::: Excerpt :::
This bike was built in the early winter and spring months of 2005. I knew that I would be doing some overseas travel that summer so I wanted to take this bike with me and see if it would stand the test. In the past I have taken tallbikes to Poland, Brazil, and New Zealand but never this compact. I feel like I paid my dues and was ready for a more compact tallbike to travel with. Once the bike was planned out and built the first official outing was to ride it to the annual St. Chino Ride that covers about 35-40 miles one way and the only part of the ride I was concerned about was the last hill coming into Stillwater. I had a fear of the bike just coming completely apart on me causing others to crash around me but in the end the welds held strong and it completed its first test and gave me more confidence to bring it overseas three days after Chino.
::: Data excerpt :::
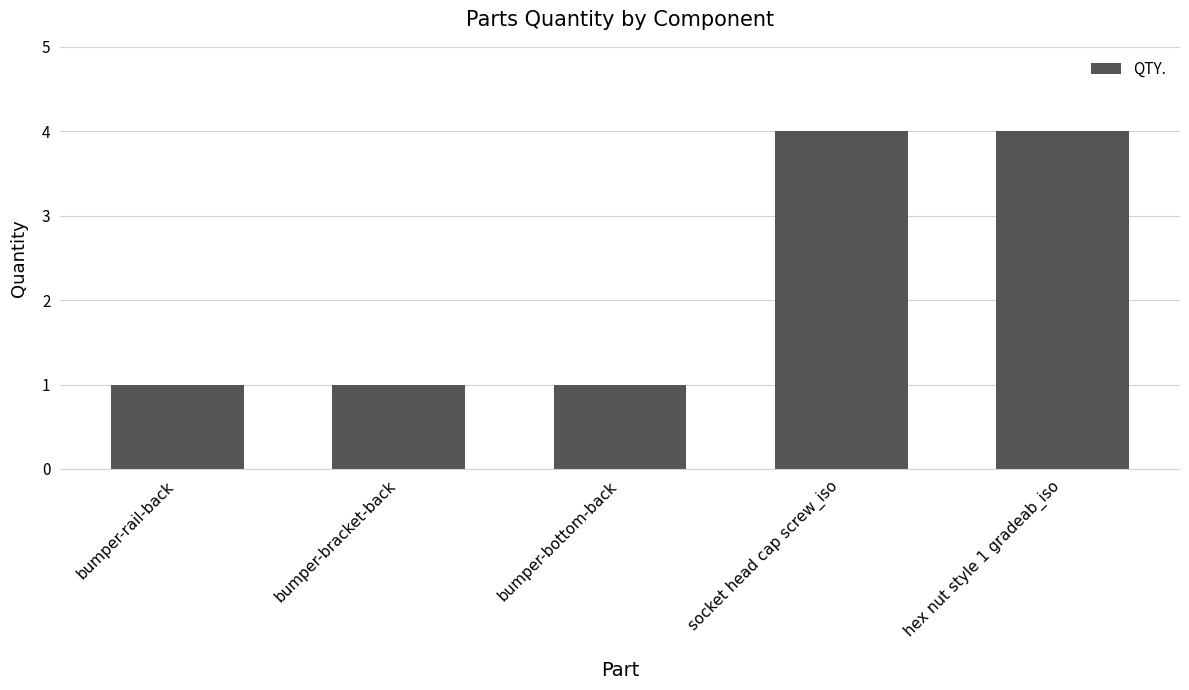

What is the label of the 1st bar from the left?

bumper-rail-back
:::
» Questions:
**a.** Summarize the tallbike account in two sentences.
**b.** Rewrite the part of the tallbike account that begins at the words "This bike was" and stops after "days after Chino.", putting "joints" in place of "welds".
**c.** Answer these questions from the tallbike account.
(i) To which countries had tallbikes been taken in the past?
(ii) About how far does the St. Chino Ride cover one way?
(iii) How many days after Chino was the bike brought overseas?
The material was taken from a separate source.

» Responses to the exercise:
**a.** The compact tallbike was built in the winter and spring of 2005 to travel overseas that summer, after earlier trips with tallbikes to Poland, Brazil, and New Zealand. Its first outing was the St. Chino Ride of about 35-40 miles one way, and despite fears about the last hill into Stillwater, the welds held and gave enough confidence to take it overseas three days later.

**b.**
This bike was built in the early winter and spring months of 2005. I knew that I would be doing some overseas travel that summer so I wanted to take this bike with me and see if it would stand the test. In the past I have taken tallbikes to Poland, Brazil, and New Zealand but never this compact. I feel like I paid my dues and was ready for a more compact tallbike to travel with. Once the bike was planned out and built the first official outing was to ride it to the annual St. Chino Ride that covers about 35-40 miles one way and the only part of the ride I was concerned about was the last hill coming into Stillwater. I had a fear of the bike just coming completely apart on me causing others to crash around me but in the end the joints held strong and it completed its first test and gave me more confidence to bring it overseas three days after Chino.

**c.**
(i) Poland, Brazil, and New Zealand.
(ii) About 35-40 miles.
(iii) Three days.